In Bonds’ case, he violated one of the common traits you will see in all millionaires (The Millionaire Mind); the ability to get along with people.  Besides lying to a federal grand jury, Barry’s problems go back much farther than that.  He always carried himself with a great deal of arrogance. He was consistently rude to people and seemingly did not care about his fans.  While there are exceptions out there,  most people you speak with do not have something nice to say about Mr. Bonds. 

On the other hand you have Jason Giambi, who was implicated in the same steroids scandal. Jason is free of any court action and is still performing with the support of baseball fans.  He acknowledged and apologized for his role in the scandal.   He knew he was neither above the law nor the court of public opinion.  He knew he had to address the issues with the public and get along with the public in order to move forward. 

All of us have to get along with our customers.  Yes, we may still succeed if we are arrogant and not listening to our customers.  But remember, when you do not get along with others, they just can’t wait for you to slip up. 

As for A-Rod (Alex Rodriguez), his situation brings out two key points.  First, whenever you hear someone say this deal can never happen, remember that everything is negotiable.  When A-Rod opted out, the Yankees said they would never sign him again.  There were other financial implications involved which we will not get into now.  So the question is, what brought the Yankees back to the negotiating table?  That’s where point two comes in….NOTHING REPLACES PERSONAL CONTACT DURING A NEGOTIATION!!!

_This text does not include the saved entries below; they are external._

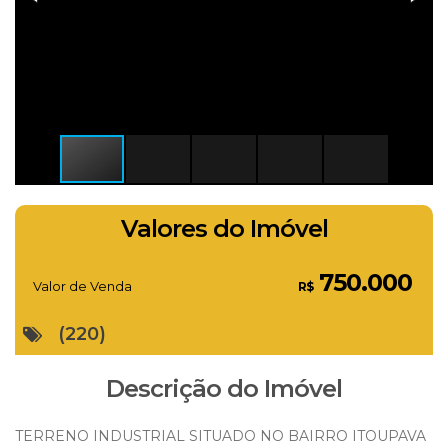
Valores do Imóvel
750.000
Valor de Venda
R$
(220)
Descrição do Imóvel
TERRENO INDUSTRIAL SITUADO NO BAIRRO ITOUPAVA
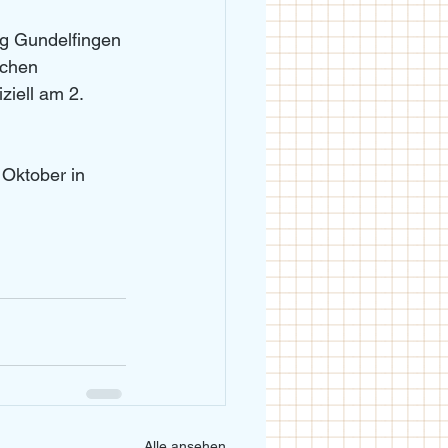
ung Gundelfingen 
schen 
iell am 2. 
Oktober in 
Alle ansehen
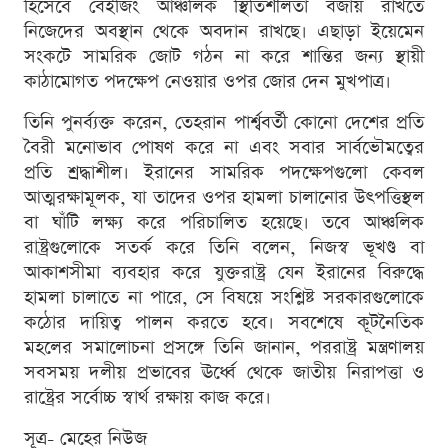
হিসেবে বেইজিং আঞ্চলিক স্থিতিশীলতা বজায় রাখতে
নিজেদের অবস্থান থেকে অবদান রাখছে। এছাড়া ইয়েমেন
সংকটে সামরিক জোট গঠন না করে শান্তির জন্য স্থায়ী
কাঠামোগত পদক্ষেপ নেওয়ার ওপর জোর দেন মুখপাত্র।
তিনি পুনর্ব্যক্ত করেন, তেহরান পার্শ্ববর্তী কোনো দেশের প্রতি
বৈরী মনোভাব পোষণ করে না এবং সবার সার্বভৌমত্বের
প্রতি শ্রদ্ধাশীল। ইরানের সামরিক পদক্ষেপগুলো কেবল
আত্মরক্ষামূলক, যা তাদের ওপর হামলা চালানোর উৎপত্তিস্থল
বা ঘাঁটি লক্ষ্য করে পরিচালিত হয়েছে। তবে আঞ্চলিক
রাষ্ট্রগুলোকে সতর্ক করে তিনি বলেন, নিজস্ব ভূখণ্ড বা
আকাশসীমা ব্যবহার করে যুক্তরাষ্ট্র যেন ইরানের বিরুদ্ধে
হামলা চালাতে না পারে, সে বিষয়ে সংশ্লিষ্ট সরকারগুলোকে
কঠোর দায়িত্ব পালন করতে হবে। সবশেষে কূটনৈতিক
মহলের সমালোচনা প্রসঙ্গে তিনি জানান, পররাষ্ট্র মন্ত্রণালয়
সবসময় দলীয় প্রভাবের ঊর্ধ্বে থেকে জাতীয় নিরাপত্তা ও
রাষ্ট্রের সর্বোচ্চ স্বার্থ রক্ষায় কাজ করে।
সূত্র- মেহের নিউজ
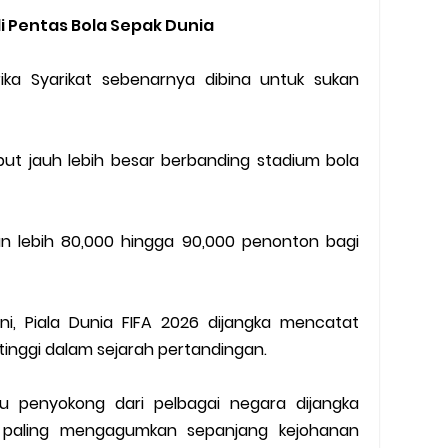
i Pentas Bola Sepak Dunia
ka Syarikat sebenarnya dibina untuk sukan
but jauh lebih besar berbanding stadium bola
lebih 80,000 hingga 90,000 penonton bagi
ni, Piala Dunia FIFA 2026 dijangka mencatat
tinggi dalam sejarah pertandingan.
u penyokong dari pelbagai negara dijangka
 paling mengagumkan sepanjang kejohanan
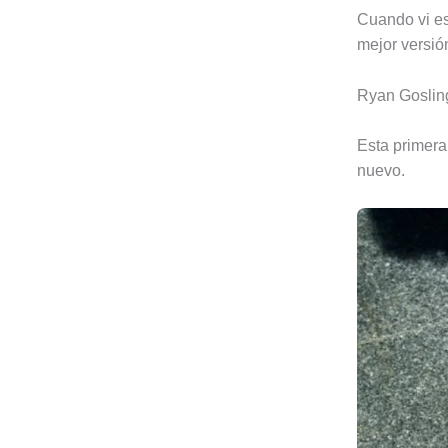
Cuando vi es
mejor versió
Ryan Gosling
Esta primera
nuevo.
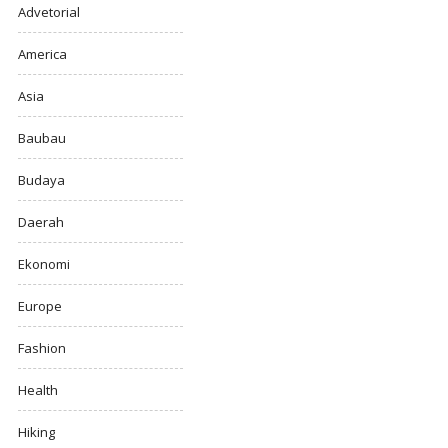
Advetorial
America
Asia
Baubau
Budaya
Daerah
Ekonomi
Europe
Fashion
Health
Hiking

A short time after opting out of his agreement, A-Rod and his wife decided that they really wanted to remain in New York after all.  So, A-Rod reached out to Warren Buffet, considered by many to be the savviest investor of all time, and one of the richest people in the world.

Buffet’s simple piece of advice to A-Rod was to call the Yankees directly and go meet with them in person.  Once contact was made with the Yankees through an intermediary, the Yankees agreed to meet with him on one condition…that A-Rod’s agent, Scott Boras, who is known for his ruthless negotiating style, may not be present during the meeting.  So, A-Rod gets on a plane with his wife Cynthia and goes down to Tampa to meet with the Steinbrenner brothers. In one day, they nailed out the parameters of the deal!!! The Yankees felt convinced about A-Rod’s genuine desire to play for the team,and yes, they did offer him a boat load of money.  But wait!  The final offer was the same as the original offer they were going to give him, but never had the chance.  A-Rod was lucky to get a second chance.

You want to increase your success?  Then learn to get along with people.  Remember that nothing is more valuable than a personal relationship and a face- to-face visit.  And finally, never put your needs ahead of your customers.  It will always be received as pure arrogance on your part and create a perception of not caring.